La clinique juridique de Paris 8 vit aussi grâce à ses partenaires, dont le nombre oscille selon les années entre 15 et 20. De nouvelles opportunités de partenariats se présentent régulièrement, il faut alors procéder à des arbitrages, notamment pour remplacer d’anciens partenariats qui se sont essoufflés, principalement parce qu’en cas de changement de direction, l’intérêt pour la tenue d’une permanence d’accès au droit (qui suppose que le partenaire communique, en sus des annonces opérées en interne par la clinique juridique) peut s’affaiblir. Ce mouvement en termes de partenariats est nécessaire, car la pérennité d’une clinique juridique passe par son renouvellement : toute clinique juridique qui reste statique, que ce soit en termes de cliniciens ou de partenaires, est à mon sens vouée au déclin. Les partenaires sont donc choisis en fonction de deux critères : le besoin d’accès au droit d’abord (on privilégie les populations cibles vulnérables), l’intérêt pédagogique pour les étudiants, ensuite, qui suppose que l’addition des permanences (auxquelles ils choisissent librement de participer, grâce à un planning partagé en ligne) leur permette de traiter des cas, soit les plus divers possibles, soit dans une matière qu’ils souhaitent privilégier.

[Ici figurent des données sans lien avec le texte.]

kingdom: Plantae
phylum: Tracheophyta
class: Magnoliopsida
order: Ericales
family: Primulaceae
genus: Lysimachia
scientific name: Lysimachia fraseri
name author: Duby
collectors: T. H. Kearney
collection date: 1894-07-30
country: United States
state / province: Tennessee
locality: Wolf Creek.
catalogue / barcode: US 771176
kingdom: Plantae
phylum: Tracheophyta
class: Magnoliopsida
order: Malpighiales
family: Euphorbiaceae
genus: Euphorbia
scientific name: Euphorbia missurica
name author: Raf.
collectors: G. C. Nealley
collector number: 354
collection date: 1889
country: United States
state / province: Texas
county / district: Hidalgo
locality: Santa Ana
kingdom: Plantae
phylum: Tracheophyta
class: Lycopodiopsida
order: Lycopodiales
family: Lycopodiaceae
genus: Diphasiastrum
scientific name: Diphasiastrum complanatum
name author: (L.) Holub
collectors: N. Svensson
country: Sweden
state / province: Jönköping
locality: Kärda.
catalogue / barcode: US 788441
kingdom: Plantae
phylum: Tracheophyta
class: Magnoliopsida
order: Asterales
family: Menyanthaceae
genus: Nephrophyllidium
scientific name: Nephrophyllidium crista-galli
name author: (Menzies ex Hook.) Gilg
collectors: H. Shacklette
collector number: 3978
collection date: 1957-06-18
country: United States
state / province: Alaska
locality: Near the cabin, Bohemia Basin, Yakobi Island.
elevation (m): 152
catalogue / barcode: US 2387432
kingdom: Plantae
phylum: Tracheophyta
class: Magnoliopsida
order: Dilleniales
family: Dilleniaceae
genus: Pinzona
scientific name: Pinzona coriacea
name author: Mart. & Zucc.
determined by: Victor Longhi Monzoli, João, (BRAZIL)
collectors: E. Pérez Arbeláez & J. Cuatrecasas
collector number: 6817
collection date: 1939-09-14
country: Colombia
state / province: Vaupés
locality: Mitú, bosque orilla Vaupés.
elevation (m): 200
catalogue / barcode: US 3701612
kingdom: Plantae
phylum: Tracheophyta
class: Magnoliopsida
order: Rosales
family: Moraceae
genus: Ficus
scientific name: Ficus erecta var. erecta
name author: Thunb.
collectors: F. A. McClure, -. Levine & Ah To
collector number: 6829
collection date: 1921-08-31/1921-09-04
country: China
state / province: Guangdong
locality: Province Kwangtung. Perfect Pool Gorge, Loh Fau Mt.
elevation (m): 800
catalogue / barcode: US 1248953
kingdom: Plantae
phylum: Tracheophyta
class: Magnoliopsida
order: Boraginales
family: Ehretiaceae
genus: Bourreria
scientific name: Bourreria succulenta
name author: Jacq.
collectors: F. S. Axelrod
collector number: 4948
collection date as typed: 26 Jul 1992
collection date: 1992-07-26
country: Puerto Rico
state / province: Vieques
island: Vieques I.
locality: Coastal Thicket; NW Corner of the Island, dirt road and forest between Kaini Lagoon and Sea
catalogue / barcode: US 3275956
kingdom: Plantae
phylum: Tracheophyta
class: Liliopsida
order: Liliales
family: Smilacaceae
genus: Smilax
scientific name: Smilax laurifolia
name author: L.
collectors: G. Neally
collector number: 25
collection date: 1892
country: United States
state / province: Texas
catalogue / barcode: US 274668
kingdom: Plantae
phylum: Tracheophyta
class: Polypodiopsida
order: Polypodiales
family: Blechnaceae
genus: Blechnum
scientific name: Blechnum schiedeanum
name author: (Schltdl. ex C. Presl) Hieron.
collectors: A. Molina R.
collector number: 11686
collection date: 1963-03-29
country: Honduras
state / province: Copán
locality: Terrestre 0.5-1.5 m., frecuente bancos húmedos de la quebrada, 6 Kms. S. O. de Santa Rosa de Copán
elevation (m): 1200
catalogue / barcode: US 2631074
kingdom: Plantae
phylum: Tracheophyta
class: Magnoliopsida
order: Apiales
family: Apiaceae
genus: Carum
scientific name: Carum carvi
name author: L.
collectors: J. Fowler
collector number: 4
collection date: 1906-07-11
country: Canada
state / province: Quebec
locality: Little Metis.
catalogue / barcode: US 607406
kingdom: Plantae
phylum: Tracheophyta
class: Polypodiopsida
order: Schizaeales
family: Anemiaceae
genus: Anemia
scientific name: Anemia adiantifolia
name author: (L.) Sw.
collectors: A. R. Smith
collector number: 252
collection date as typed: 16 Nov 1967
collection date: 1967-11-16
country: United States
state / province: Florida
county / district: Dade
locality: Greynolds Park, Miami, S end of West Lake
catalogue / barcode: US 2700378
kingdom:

Enfin, la clinique juridique de Paris 8 connaît une expansion certaine à l’international. Elle a participé à divers projets de création ou de pérennisation de cliniques juridiques dans divers pays du Moyen Orient, en Afrique et au Brésil. Elle a permis à l’université Paris 8 de conclure des partenariats internationaux, dans des régions du monde où le besoin d’accès au droit est toujours plus prégnant.